* [Given exercise]
Reproduce the passage of the piece on racism in paganism that begins at the words "My book, The Spiritual" and stops after "lost on me.", substituting "deities" for every "goddesses".

* [Page text]
^^^^^^^^^^^^^^^^
Drawing a Line in the Sand ~ Racism in Paganism

There appears to be new pervasive negative influences rumbling through the pagan world.  This movement is slowly building walls, creating boxes for sorting and labeling people, their beliefs, and practices. It’s negative, harmful, hurtful, constricting, and goes against everything I believe and think about paganism and spirituality.  While these ideas are being spread and presented as a movement against racism and cultural appropriation, they actually enhance and promote racism.  These ideas pave the way to restriction and segregation of human beings and their free will to practice their spirituality, to embrace the divine in their own way, through their own means, across cultural and ethnic boundaries.

The people promoting this type of restricted spirituality talk about “Closed Cultures”, often stating that before you can honor and worship a divinity from a culture that is not the culture you were born to, you need “permission”.  I adore Kuan Yin, I have loved this goddess most of my life, I honor her in my home with statues in her image, with candles, herbs, and flowers on my home altar, with a tattoo on my body.  I’m not going to contact the Chinese embassy and ask their permission to adore and worship Kuan Yin.  Period.  And no pagan anywhere in the world has a right to stamp their foot and demand that I seek this “permission”.  Period.

My book, The Spiritual Feminist, has aroused the ire of the “Spiritual Separatists”, as I call them.  I was accused of cultural appropriation and racism because my list of 45 goddesses include goddesses from around the world, goddesses from many different cultures and ethnicities.  The irony of these accusations against me were not lost on me.
^^^^^^^^^^^^^^^^
* [Stored data]
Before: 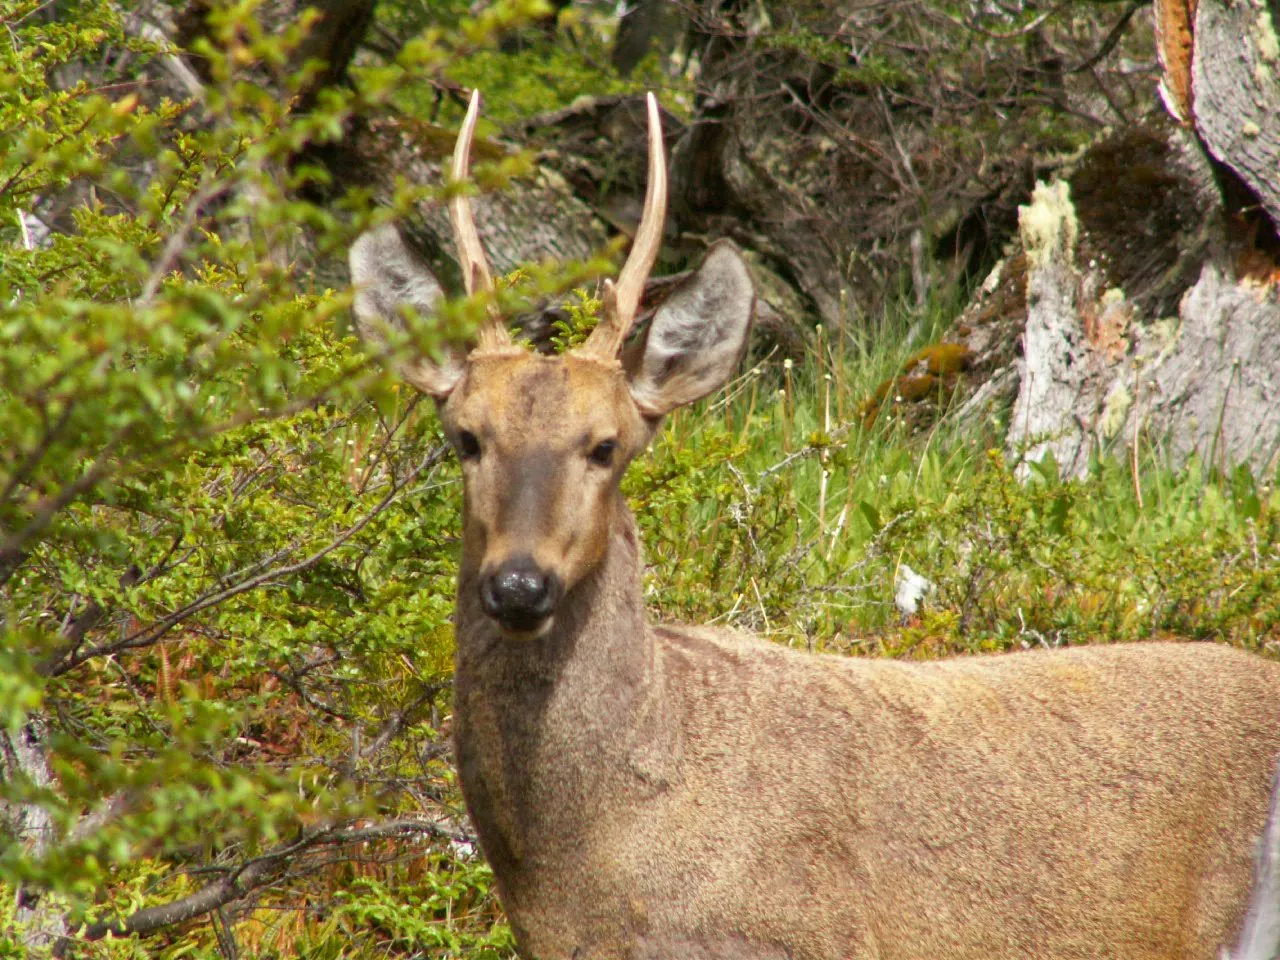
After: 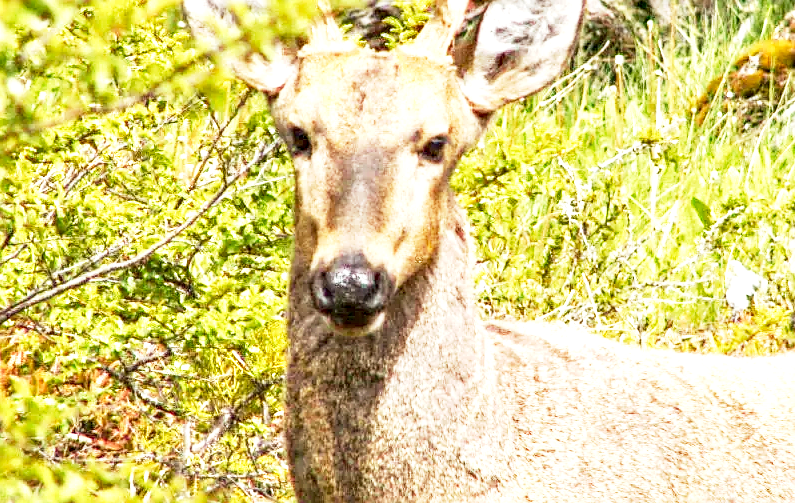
^^^^^^^^^^^^^^^^
* [Reply]
My book, The Spiritual Feminist, has aroused the ire of the “Spiritual Separatists”, as I call them.  I was accused of cultural appropriation and racism because my list of 45 deities include deities from around the world, deities from many different cultures and ethnicities.  The irony of these accusations against me were not lost on me.